Investigação policial segue portaria de 2020

A defesa da investigação policial dialoga com a portaria do Ministério da Saúde Nº 2.561, de 23 de setembro de 2020, que dispõe sobre o “procedimento de justificação e autorização da interrupção da gravidez” e exige a notificação da denúncia de estupro em caso de atendimento a saúde.

O texto da nova cartilha tem a seguinte explicação sobre o ponto:

“Com o objetivo de investigar o estupro e não o aborto, o Ministério da Saúde publicou a Portaria nº 2.561/2020, que determina a notificação dos estupros que ensejam interrupção de gravidez, com preservação de material para fins periciais. Importante consignar que essa iniciativa não objetiva verificar se a mulher faltou com a verdade ao noticiar ter engravidado em relação sexual forçada, mas fazer com que o aparato repressivo crie condições para identificar e punir o agressor”, afirma o texto.

Ainda em vigor, a portaria foi bastante criticada à época de sua publicação por entidades e ativistas ligados à defesa dos direitos da mulher e da igualdade de gênero. Além da investigação, exige também a preservação de “possíveis evidências materiais do crime de estupro”.

De acordo com carta assinada por mais de 350 organizações, a notificação do crime de estupro por médico/hospital “fere a autonomia da mulher ao impor a notificação à polícia como requisito para que um procedimento legal aconteça”.

“A rede de saúde é a principal porta de entrada para mulheres vítimas de violência sexual. É lá que elas vão buscar atendimento, é lá que elas irão fazer a profilaxia da gravidez, é um espaço muito mais acessado do que a delegacia. E temos que levar em consideração que a maior parte da violência sexual cometida no Brasil é cometida por pessoas conhecidas pelas vítimas”, explica Ruzzi.

A advogada explica que a exigência da investigação para a realização do aborto é mais um empecilho para que mulheres abusadas sexualmente, violentadas, corram atrás de um direito garantido por lei.

Além disso, Rizzo aponta que a cartilha considera marcos internacionais importantes, mas que foram citados trechos de acordo com o tom crítico da cartilha, como o Pacto de São José da Costa Rica e a Declaração de Consenso de Genebra.
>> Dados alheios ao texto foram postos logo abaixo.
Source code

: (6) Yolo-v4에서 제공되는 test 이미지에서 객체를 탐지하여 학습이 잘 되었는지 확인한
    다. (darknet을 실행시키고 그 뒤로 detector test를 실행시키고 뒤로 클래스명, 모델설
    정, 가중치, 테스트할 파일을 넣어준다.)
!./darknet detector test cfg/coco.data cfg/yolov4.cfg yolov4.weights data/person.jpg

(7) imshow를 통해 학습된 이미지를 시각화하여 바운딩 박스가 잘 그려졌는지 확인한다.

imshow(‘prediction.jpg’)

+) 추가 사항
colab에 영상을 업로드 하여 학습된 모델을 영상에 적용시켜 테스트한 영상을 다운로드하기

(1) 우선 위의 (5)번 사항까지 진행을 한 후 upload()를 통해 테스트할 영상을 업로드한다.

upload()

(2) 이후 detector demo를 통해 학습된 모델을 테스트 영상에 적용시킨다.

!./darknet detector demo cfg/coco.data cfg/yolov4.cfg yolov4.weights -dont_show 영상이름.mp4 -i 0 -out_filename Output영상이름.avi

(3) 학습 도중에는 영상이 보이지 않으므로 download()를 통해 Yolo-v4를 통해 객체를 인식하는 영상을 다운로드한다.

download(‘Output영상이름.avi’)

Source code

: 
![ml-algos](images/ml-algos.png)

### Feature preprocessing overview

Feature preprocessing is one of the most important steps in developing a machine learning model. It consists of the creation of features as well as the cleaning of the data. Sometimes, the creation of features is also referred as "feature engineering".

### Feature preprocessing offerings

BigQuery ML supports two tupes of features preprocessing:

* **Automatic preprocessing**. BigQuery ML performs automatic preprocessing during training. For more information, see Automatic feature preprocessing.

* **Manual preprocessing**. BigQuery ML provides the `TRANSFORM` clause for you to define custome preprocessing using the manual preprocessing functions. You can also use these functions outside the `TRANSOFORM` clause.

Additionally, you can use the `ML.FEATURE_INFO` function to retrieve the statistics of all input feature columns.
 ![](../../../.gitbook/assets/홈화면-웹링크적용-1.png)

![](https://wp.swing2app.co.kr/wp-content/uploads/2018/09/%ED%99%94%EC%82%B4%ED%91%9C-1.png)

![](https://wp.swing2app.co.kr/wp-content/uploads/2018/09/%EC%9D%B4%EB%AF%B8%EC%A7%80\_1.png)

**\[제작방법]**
Por exemplo, o chamado de Pacto de São José da Costa Rica (oficialmente conhecida como Convenção Americana sobre Direitos Humanos) diz que toda pessoa deve ter o direito à vida protegido por lei, “em geral, desde o momento da concepção”. Grupos mais conservadores usam isso de argumento para se posicionarem contra o aborto.

Por outro lado, o Ministério da Saúde esquece de documentos igualmente importantes.

“A gente tem alguns tratados mais específicos, alguns deles falam inclusive de direitos sexuais e reprodutivos das mulheres. Entre eles, tem a Convenção sobre a Eliminação de Todas as Formas de Discriminação contra a Mulher, que basicamente é uma convenção de 79 que foi ratificada pelo Brasil, e o outro é a Convenção do Belém do Pará, que também é para o continente americano, e busca uma série de obrigações para combater e erradicar a violência contra a mulher”, explica.